Wednesday, 29.06.2011 16 c.t.

Bacterial strategies of chemotaxis

by Prof. Dr. Massimo Vergassola
from Institut Pasteur Physics of Biological Systems, Paris, France

Contact person: Jan Nagler


Ludwig-Prandtl Hörsaal, Am Faßberg 11, AI-Gebäude


Bacteria respond to chemical cues by performing a biased random walk that enables them to migrate towards attractants and away from repellents. Bias is achieved by regulating the duration of the bacterial runs as a function of the environment, inferred from the history of chemoattractant detections experienced by the bacterium. This time-signal is processed using a time convolution function that can be assayed measuring the response of the bacterium to short pulses of chemoattractant.
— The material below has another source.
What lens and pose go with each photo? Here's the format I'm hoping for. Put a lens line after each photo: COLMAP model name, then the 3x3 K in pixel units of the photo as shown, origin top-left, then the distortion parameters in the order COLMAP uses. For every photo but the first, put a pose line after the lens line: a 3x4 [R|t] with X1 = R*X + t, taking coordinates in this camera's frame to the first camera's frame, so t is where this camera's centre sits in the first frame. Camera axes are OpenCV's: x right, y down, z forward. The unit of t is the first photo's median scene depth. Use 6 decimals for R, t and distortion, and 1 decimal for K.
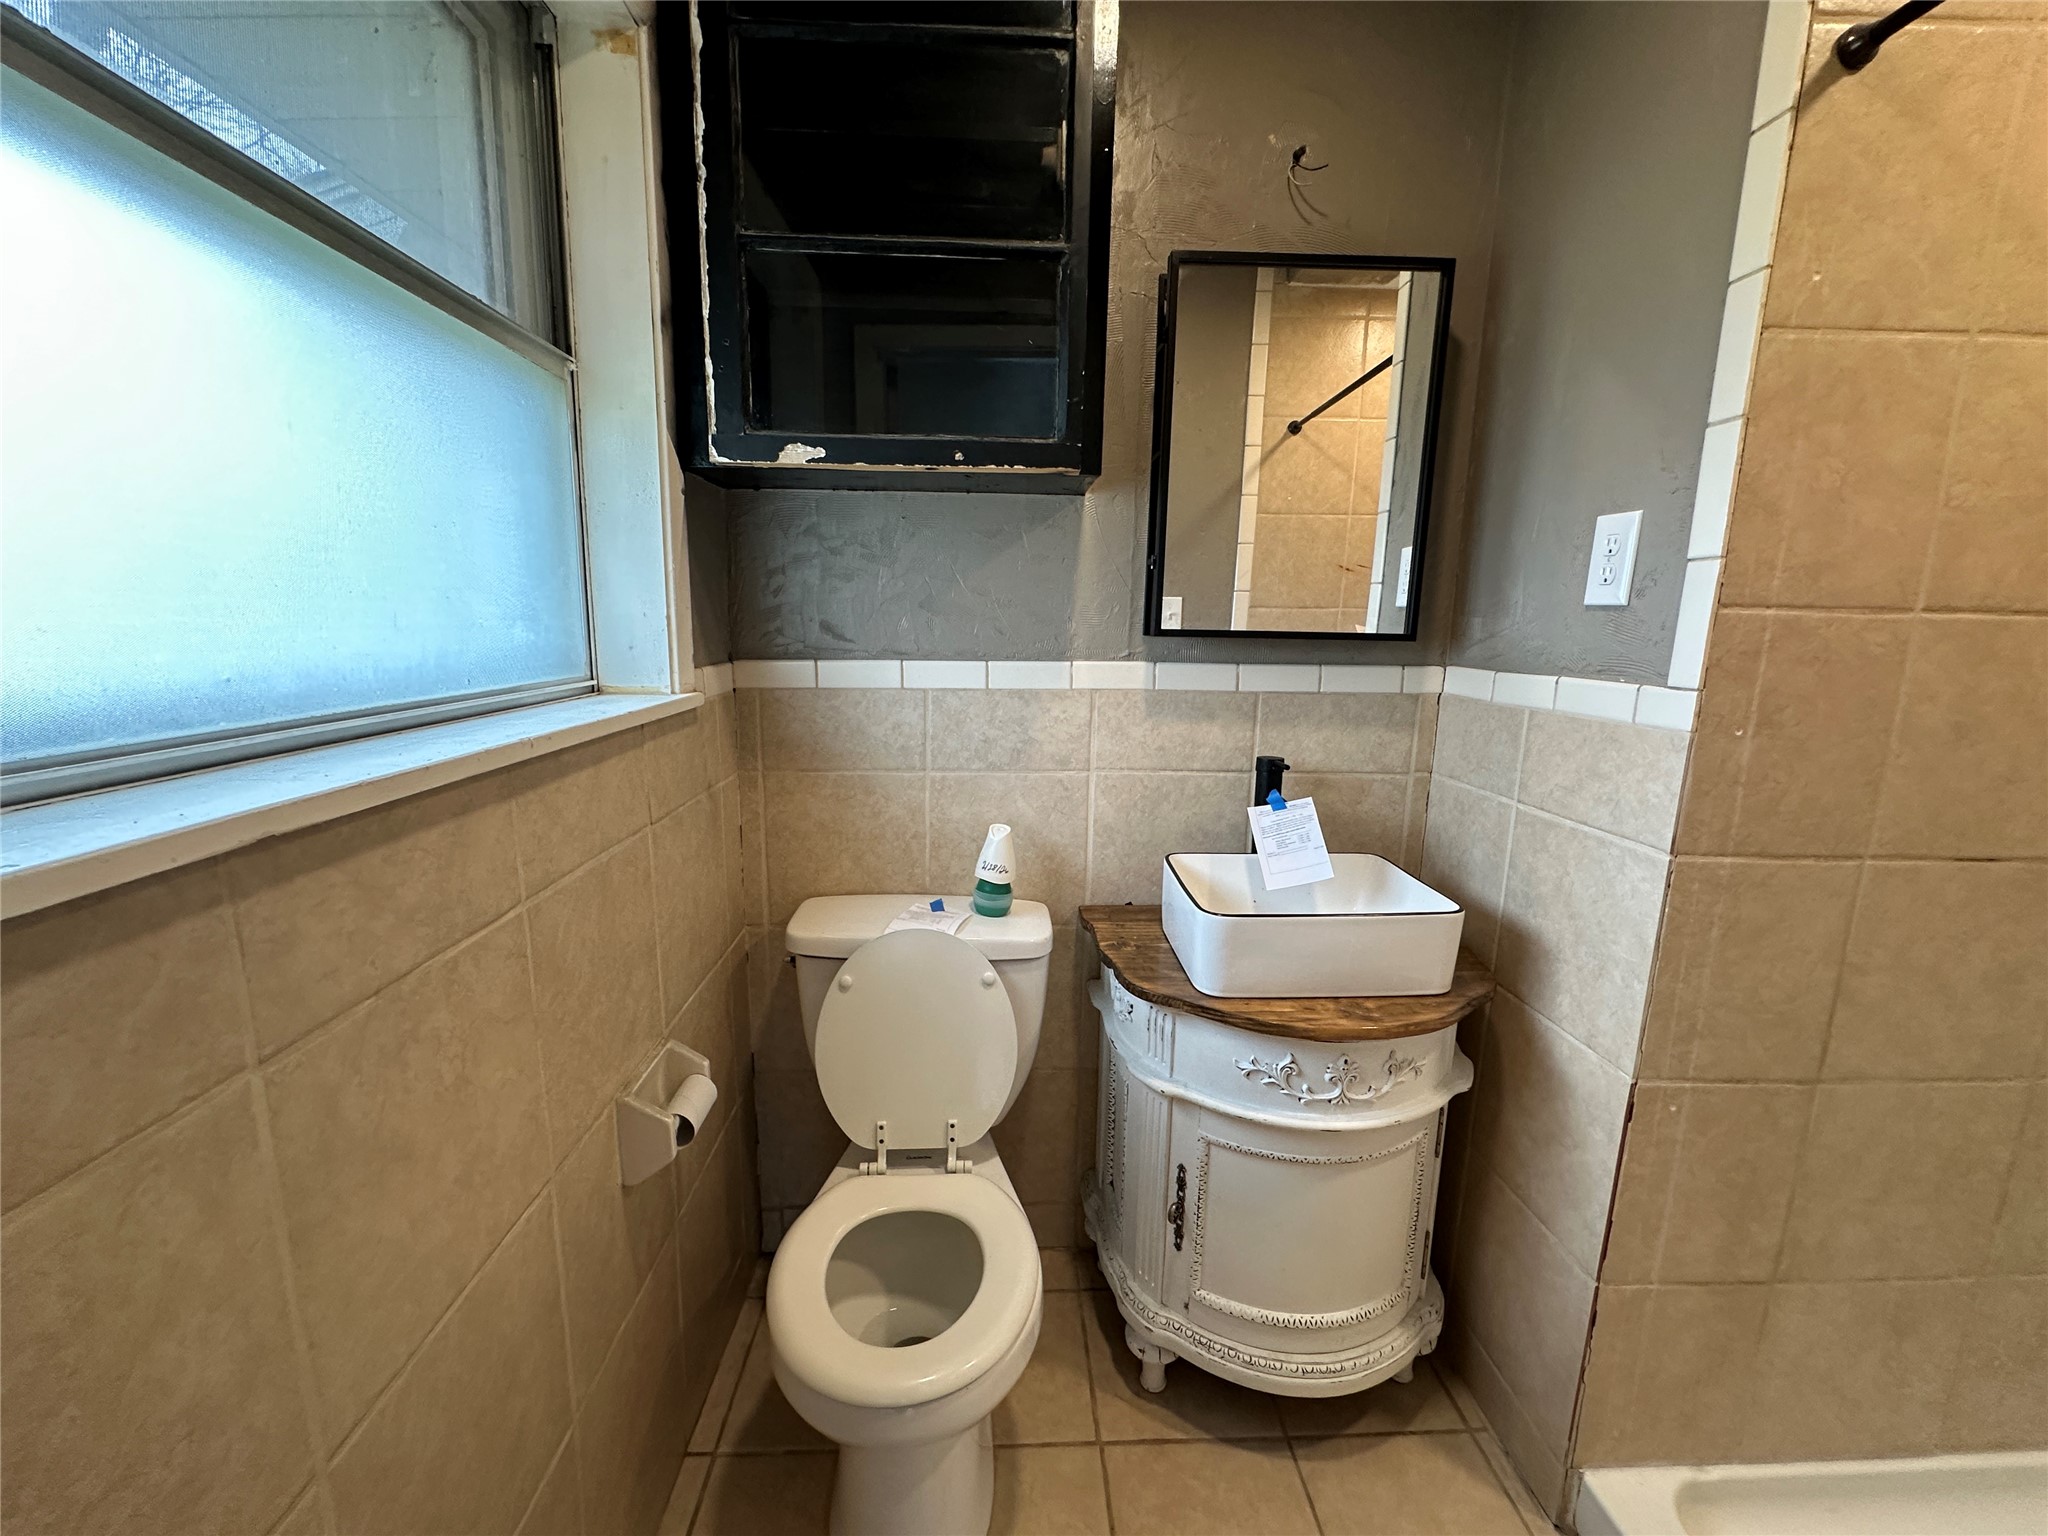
lens RADIAL K [[821.8, 0, 1022.8], [0, 821.8, 765.7], [0, 0, 1]] dist [0.001007, 0.000296]
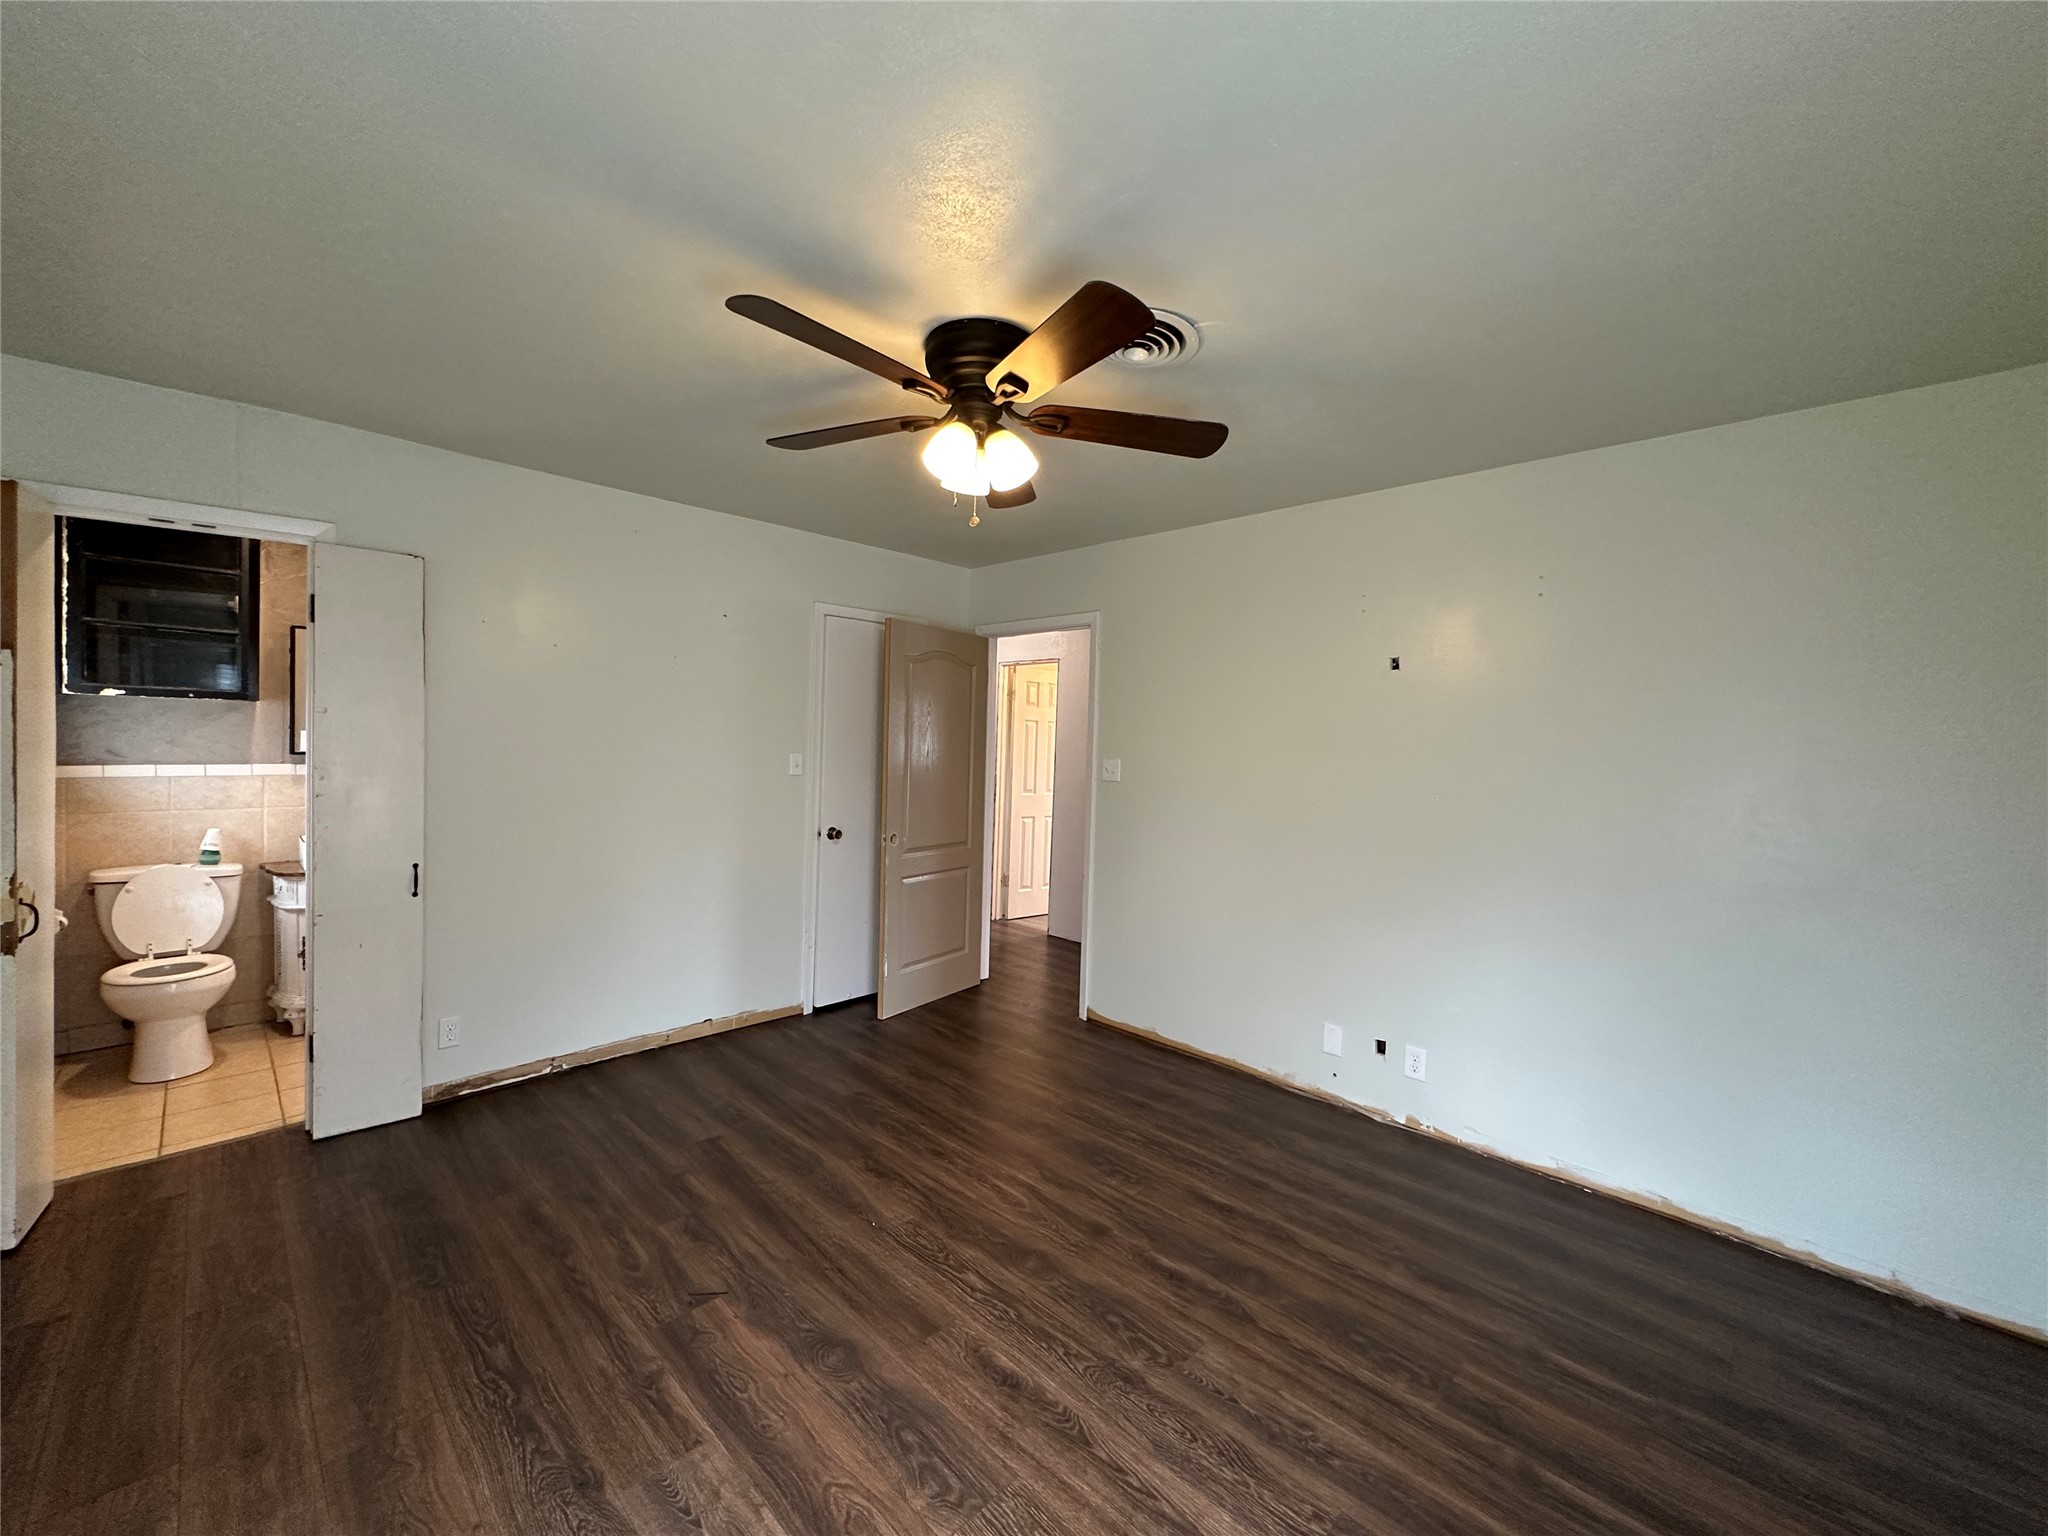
lens RADIAL K [[821.8, 0, 1018.1], [0, 821.8, 770.7], [0, 0, 1]] dist [0.001007, 0.000296]
pose [[0.735847, -0.018644, 0.676891, 0.081795], [0.106393, 0.990388, -0.088381, 0.375368], [-0.668737, 0.137051, 0.730758, -2.480222]]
The convolution constitutes an elementary form of memory, which is encoded at the molecular level by the processes of (de-)methylation and (de-)phosphorylation of the underlying biochemical network. While the latter is being characterized in detail, the functional reasons shaping the bacterial chemotactic response are largely unknown. We show that the chemotactic response observed experimentally is the strategy that ensures the highest minimum (MaxiMin) uptake of chemoattractant, in any field thereof. The consequence is that adaptation of the chemotactic bacterial system appears to be evolutionary driven by the need to cope with space-time environmental fluctuations rather than by the extension of the dynamic range of response.